# Bognor Regis: The Coffee Corner



## 7493 (May 29, 2014)

At long last a halfway decent cup of coffee in Bognor!

http://www.tripadvisor.co.uk/Restaurant_Review-g504216-d6874188-Reviews-The_Coffee_Corner-Bognor_Regis_West_Sussex_England.html

New place this summer. Popped in this morning on our way back from town and had a flat white. Proper one, which around here is like rocking horse poo. Very nice people too!


----------



## dwalsh1 (Mar 3, 2010)

I was in there a couple of months ago and ordered 4xflatwhites and was well disappointed. I'm not sure if the barista knew what a flat white was but still I complemented her on the presentation but wouldn't go there again. my Daughter has a picture of the beverage on her phone which I will try and post tomorrow. Good enough for Bognor people (Not to be taken in a nasty way) but they wouldn't cut it in London. Sorry.


----------



## 7493 (May 29, 2014)

I probably agree, wouldn't cut it in London. However, I think they have probably improved since you were there. Give it another try! The barista certainly knew what a flat white was, and I challenged her before ordering. The result was more than acceptable, unlike most others around here. (See my Trip Advisor review of the Swallow Bakery in Chichester)


----------



## spune (Oct 3, 2011)

You live in Bognor, Rob?

I've tried that wee place. It's OK, I personally prefer the coffee and staff in What a Waffle brewing Coffee Real. Still, it's another improved coffee drinking establishment in our little town!


----------



## 7493 (May 29, 2014)

Just to the west in Aldwick. Tried "What a Waffle" yesterday, flat whites again, and found it unremarkable. (My other half agreed, and she's no coffee afficionado) Thought Coffee Corner was much better! As you say, at last some half decent coffee drinking establishments in our little town! Coffee Corner is sourcing its coffee from a Scottish roaster, not sure which.


----------



## spune (Oct 3, 2011)

Just off Victoria drive for me.

I haven't tried flat white to be honest, only espresso and Americanos.

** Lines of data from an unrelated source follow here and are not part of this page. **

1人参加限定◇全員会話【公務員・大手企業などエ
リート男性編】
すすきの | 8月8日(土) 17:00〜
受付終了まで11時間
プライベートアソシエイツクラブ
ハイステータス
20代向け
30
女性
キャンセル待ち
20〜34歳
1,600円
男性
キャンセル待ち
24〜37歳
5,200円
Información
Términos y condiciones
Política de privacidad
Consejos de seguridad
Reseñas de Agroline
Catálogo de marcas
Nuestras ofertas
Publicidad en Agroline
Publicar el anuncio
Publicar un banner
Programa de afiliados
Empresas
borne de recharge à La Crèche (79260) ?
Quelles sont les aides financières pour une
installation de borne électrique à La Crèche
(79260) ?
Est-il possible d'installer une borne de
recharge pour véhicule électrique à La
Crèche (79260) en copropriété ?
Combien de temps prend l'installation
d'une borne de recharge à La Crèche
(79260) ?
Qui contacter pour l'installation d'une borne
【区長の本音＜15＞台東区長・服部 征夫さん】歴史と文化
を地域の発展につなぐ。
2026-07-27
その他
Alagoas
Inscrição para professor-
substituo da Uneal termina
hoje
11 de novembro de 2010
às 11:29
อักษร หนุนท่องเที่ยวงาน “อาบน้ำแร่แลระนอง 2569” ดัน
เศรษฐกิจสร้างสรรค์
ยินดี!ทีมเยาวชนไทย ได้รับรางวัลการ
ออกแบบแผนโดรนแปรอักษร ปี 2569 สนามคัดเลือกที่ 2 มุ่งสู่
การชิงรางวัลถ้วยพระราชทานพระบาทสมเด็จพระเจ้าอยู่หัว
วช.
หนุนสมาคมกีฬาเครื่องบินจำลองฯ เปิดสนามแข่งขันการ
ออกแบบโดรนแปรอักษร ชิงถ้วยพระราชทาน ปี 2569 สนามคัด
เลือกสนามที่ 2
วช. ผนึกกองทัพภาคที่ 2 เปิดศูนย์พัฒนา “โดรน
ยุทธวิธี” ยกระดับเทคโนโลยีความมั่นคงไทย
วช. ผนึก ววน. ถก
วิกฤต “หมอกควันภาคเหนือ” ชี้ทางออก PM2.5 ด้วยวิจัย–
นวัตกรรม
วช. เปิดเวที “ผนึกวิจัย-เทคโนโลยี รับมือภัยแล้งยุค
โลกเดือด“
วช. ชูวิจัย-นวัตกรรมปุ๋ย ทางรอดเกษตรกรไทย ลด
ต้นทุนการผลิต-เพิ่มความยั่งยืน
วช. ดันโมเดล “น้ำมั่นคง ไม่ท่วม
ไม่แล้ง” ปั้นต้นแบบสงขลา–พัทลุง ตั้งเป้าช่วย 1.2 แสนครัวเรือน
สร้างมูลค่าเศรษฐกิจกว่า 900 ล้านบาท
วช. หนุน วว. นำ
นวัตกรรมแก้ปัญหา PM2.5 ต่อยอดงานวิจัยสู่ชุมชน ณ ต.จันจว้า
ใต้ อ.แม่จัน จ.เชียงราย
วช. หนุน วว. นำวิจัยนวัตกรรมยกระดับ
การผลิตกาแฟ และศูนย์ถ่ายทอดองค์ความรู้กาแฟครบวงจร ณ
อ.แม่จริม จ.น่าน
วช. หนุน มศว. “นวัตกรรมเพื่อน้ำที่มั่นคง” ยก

Coffee Corner use Mathew Algie, I popped in one day just to ask!


----------



## 7493 (May 29, 2014)

I will have to try an espresso and see what that's like. You're about half a mile away from us.


----------



## dwalsh1 (Mar 3, 2010)

View attachment 8641
As promised the flat white I was served. It tasted as it looks.


----------



## 7493 (May 29, 2014)

Thanks for that. Very different to the one I had the other day!


----------



## spune (Oct 3, 2011)

Oh my... That's not good!


----------